Why Don’t We Just Start?

Sadly, a lot of ideas die right here. We’re burdened for a people and desperately want to see a new church started among them … but we’re afraid. Self-doubt creeps in. We have an idea for a new food truck that would be a great way to love our city and participate in its economy … but we’re afraid. So why don’t we just start?

  1. We’re Paralyzed by Fear. One of the biggest obstacles really has nothing to do with skill and know-how, but instead we’re afraid. We don’t want to fail. We don’t want to let ourselves down and especially those around us. We mull over questions like … what if I fail? What will others think? We operate as if we’re standing before some internal Board of Doubters. These are people … voices from our past who told us cutting things … you’re not good enough. You won’t make it. We often have a broken record playing in our minds from conversations in our past or even times we’ve underperformed, were fired, etc. That sticks with us and those voices and messages speak loudly as we contemplate starting something new.

  2. Doubt ... What If??? The previous voices I shared about eventually become our voice if we don’t pay attention … what if I fail? What if I let them down? The reality is that no one else thinks that about you. That broken record is our record that we keep on playing. No one else is playing it for us.

  3. Lack of Resources. What do you really need to start? Depending on what industry the answer to that varies. If it’s a new church you’d don’t need a penny. For some business startups you need some (even minimal) capital. As a result we let the lack of resources become an obstacle. Then that gets added to all of the negative voices in our lives … whether from self-doubt or our curated Board of Doubters … and then we find ourselves stuck, afraid, and apprehensive to move on.

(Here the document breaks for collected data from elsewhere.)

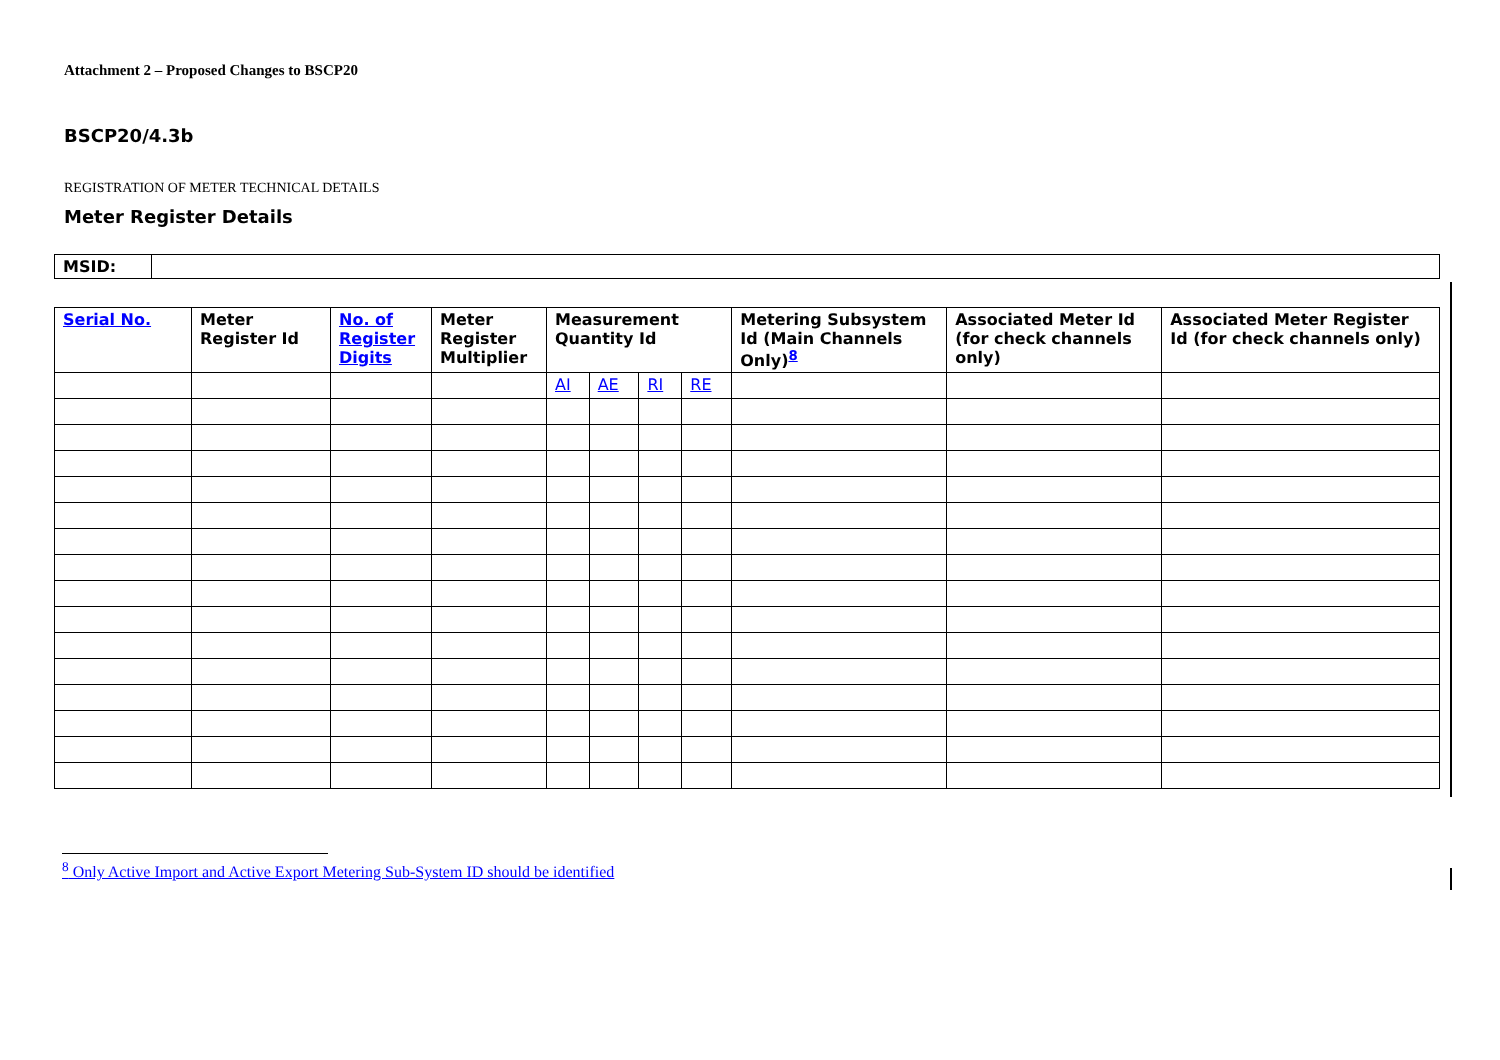Attachment 2 – Proposed Changes to BSCP20
BSCP20/4.3b
REGISTRATION OF METER TECHNICAL DETAILS
Meter Register Details
| MSID: | |
| Serial No. | Meter Register Id | No. of Register Digits | Meter Register Multiplier | Measurement Quantity Id | | | | Metering Subsystem Id (Main Channels Only)<sup>8</sup> | Associated Meter Id (for check channels only) | Associated Meter Register Id (for check channels only) |
| --- | --- | --- | --- | --- | --- | --- | --- | --- | --- | --- |
| | | | | AI | AE | RI | RE | | | |
<sup>8</sup> Only Active Import and Active Export Metering Sub-System ID should be identified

  4. Lack of Know-How. What if we don’t know how to do something? But before we jump into something does anyone really know how to do something? You’d be shocked to find out how many people are simply figuring things out on the fly. If then can, why can’t you?

How to “Just Start”

So, rather than focusing on the negative … that “can’ts” or “shouldn’ts” … what if we took this one step at a time? So how does one really start? What are some good things to know?

  1. Know Who You Are. There’s only one you. Be you. How are you wired? What’s your temperament? What are your gifts? What are you good at? The better you know who you are the better you will be at starting and sustaining something. Don’t try to be anyone else … be the best version of you. Mimicking and copycatting is unhealthy and damaging. There’s only one you. Start something with that in mind.

  2. Know your Setting. Not all places are equal. Often times the place shapes the how and nuances of what we’re starting whether a church or business. Are you in urban LA or rural South Dakota? That means a lot. Each place will have built-in advantages as well as unique challenges. Discover what those are.

  3. Know your Industry. What are you starting? How do you learn more about it? How do you dive deeper into it whether we’re talking about marketing, digital media, or a church? Read, read, read (or watch).

  4. Know your Network. We all have a network. How do you leverage your social network to launch and grow your idea? New churches are especially impacted by social networks. Usually the reason one “pops” and most don’t are because of this very thing. How connected are you?

  5. Be Humble and Teachable. Since most (if they’re honest) are simply figuring things out on the fly that should give you permission to do so yourself. Therefore throughout the process be humble and teachable. No one has all of the answers.

  6. Have fun at it! While it is work, starting something from scratch is invigorating and exhilarating!

I trust these simple points and ideas are an encouragement to you today.